• [To-do item] Count the lines containing "side" in the entries underneath, and state that count without anything else.

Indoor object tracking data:
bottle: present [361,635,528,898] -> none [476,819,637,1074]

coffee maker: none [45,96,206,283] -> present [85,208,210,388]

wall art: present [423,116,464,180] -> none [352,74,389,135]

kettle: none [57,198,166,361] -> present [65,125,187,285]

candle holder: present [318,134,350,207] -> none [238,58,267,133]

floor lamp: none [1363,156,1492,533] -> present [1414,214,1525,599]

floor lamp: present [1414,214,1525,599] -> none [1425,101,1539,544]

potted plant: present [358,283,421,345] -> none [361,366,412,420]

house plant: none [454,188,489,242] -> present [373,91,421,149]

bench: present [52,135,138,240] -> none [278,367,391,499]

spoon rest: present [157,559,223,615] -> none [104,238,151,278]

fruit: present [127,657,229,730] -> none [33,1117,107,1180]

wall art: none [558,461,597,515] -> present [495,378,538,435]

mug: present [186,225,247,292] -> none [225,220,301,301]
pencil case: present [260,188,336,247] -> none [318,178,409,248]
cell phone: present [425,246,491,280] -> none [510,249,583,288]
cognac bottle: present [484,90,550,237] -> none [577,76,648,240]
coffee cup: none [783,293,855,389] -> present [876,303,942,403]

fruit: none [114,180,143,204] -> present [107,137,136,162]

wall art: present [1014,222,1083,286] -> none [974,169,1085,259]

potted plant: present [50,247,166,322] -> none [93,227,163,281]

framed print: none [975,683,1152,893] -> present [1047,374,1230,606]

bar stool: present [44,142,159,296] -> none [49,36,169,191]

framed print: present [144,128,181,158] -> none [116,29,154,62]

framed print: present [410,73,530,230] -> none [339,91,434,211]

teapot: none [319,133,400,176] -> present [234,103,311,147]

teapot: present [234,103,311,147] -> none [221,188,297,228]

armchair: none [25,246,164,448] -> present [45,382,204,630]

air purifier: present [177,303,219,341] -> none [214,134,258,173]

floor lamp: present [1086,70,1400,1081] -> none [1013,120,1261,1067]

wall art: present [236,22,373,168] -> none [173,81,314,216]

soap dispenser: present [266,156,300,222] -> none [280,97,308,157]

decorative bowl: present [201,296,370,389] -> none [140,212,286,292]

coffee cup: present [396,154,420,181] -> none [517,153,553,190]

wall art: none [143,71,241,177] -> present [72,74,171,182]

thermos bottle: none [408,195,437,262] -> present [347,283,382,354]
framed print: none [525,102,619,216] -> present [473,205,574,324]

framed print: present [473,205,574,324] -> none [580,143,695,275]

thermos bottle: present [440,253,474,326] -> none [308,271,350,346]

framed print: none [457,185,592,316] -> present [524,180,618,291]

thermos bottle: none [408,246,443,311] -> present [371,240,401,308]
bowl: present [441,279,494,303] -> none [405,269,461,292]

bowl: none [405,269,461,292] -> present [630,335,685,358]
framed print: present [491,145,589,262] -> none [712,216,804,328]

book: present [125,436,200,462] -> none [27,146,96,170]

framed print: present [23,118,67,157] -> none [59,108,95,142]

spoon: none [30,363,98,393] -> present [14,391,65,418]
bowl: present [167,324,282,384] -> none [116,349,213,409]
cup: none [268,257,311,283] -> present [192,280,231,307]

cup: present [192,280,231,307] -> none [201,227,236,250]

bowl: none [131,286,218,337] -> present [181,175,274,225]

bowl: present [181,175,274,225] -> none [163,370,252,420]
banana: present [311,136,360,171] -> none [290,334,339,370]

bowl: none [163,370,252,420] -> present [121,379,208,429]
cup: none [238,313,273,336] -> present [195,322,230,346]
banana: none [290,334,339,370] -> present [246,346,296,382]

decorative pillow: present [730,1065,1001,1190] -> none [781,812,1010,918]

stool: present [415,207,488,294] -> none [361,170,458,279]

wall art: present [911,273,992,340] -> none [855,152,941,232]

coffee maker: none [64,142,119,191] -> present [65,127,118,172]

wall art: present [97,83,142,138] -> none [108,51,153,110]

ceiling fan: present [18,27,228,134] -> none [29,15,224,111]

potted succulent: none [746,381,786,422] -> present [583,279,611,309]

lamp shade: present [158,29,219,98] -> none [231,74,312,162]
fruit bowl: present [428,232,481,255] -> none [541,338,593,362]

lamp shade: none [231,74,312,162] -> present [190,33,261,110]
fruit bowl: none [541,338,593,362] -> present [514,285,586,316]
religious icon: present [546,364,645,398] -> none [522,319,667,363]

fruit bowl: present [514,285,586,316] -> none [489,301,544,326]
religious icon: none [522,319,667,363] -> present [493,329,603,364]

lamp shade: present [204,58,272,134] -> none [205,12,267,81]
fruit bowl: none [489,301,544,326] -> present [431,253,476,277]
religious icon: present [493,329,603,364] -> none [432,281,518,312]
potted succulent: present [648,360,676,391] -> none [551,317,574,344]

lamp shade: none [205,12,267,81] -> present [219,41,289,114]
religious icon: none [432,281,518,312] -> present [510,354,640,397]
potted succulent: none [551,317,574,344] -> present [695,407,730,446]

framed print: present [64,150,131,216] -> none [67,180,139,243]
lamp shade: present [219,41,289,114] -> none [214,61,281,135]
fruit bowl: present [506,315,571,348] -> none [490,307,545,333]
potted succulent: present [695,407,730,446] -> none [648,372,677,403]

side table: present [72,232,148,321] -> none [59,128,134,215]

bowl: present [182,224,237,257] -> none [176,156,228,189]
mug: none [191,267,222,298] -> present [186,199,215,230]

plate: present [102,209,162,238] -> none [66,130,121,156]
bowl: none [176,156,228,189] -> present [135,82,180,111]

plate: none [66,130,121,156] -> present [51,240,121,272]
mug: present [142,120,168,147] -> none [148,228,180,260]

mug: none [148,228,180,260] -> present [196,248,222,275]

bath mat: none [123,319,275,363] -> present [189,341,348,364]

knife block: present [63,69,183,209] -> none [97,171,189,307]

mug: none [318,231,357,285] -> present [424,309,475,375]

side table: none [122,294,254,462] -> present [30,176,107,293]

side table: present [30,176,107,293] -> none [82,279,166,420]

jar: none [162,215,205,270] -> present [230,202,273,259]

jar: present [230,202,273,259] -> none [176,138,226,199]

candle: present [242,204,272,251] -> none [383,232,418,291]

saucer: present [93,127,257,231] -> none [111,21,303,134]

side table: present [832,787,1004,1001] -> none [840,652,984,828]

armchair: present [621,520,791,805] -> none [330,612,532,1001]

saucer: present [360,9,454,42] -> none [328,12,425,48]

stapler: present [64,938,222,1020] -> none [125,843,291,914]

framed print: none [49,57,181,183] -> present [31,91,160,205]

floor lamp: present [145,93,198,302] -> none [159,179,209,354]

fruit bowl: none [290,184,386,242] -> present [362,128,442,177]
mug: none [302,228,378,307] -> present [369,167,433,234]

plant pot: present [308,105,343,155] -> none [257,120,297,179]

• [Your response] 4